(Data items)
____________________

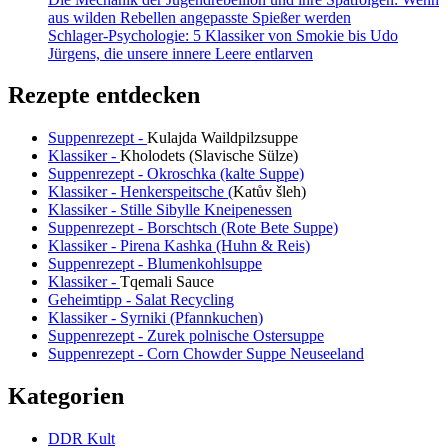
aus wilden Rebellen angepasste Spießer werden
Schlager-Psychologie: 5 Klassiker von Smokie bis Udo
Jürgens, die unsere innere Leere entlarven
Rezepte entdecken
Suppenrezept -
Kulajda Waildpilzsuppe
Klassiker -
Kholodets (Slavische Sülze)
Suppenrezept - Okroschka (kalte Suppe)
Klassiker - Henkerspeitsche (
Katův šleh
)
Klassiker - Stille Sibylle Kneipenessen
Suppenrezept - Borschtsch (Rote Bete Suppe)
Klassiker - Pirena Kashka (Huhn & Reis)
Suppenrezept - Blumenkohlsuppe
Klassiker -
Tqemali Sauce
Geheimtipp - Salat Recycling
Klassiker - Syrniki (Pfannkuchen)
Suppenrezept - Zurek polnische Ostersuppe
Suppenrezept - Corn Chowder Suppe Neuseeland
Kategorien
DDR Kult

____________________

### Your objective
Give back every record above word for word; the pictures have no place in it.

### Problem solution
aus wilden Rebellen angepasste Spießer werden
Schlager-Psychologie: 5 Klassiker von Smokie bis Udo
Jürgens, die unsere innere Leere entlarven
Rezepte entdecken
Suppenrezept -
Kulajda Waildpilzsuppe
Klassiker -
Kholodets (Slavische Sülze)
Suppenrezept - Okroschka (kalte Suppe)
Klassiker - Henkerspeitsche (
Katův šleh
)
Klassiker - Stille Sibylle Kneipenessen
Suppenrezept - Borschtsch (Rote Bete Suppe)
Klassiker - Pirena Kashka (Huhn & Reis)
Suppenrezept - Blumenkohlsuppe
Klassiker -
Tqemali Sauce
Geheimtipp - Salat Recycling
Klassiker - Syrniki (Pfannkuchen)
Suppenrezept - Zurek polnische Ostersuppe
Suppenrezept - Corn Chowder Suppe Neuseeland
Kategorien
DDR Kult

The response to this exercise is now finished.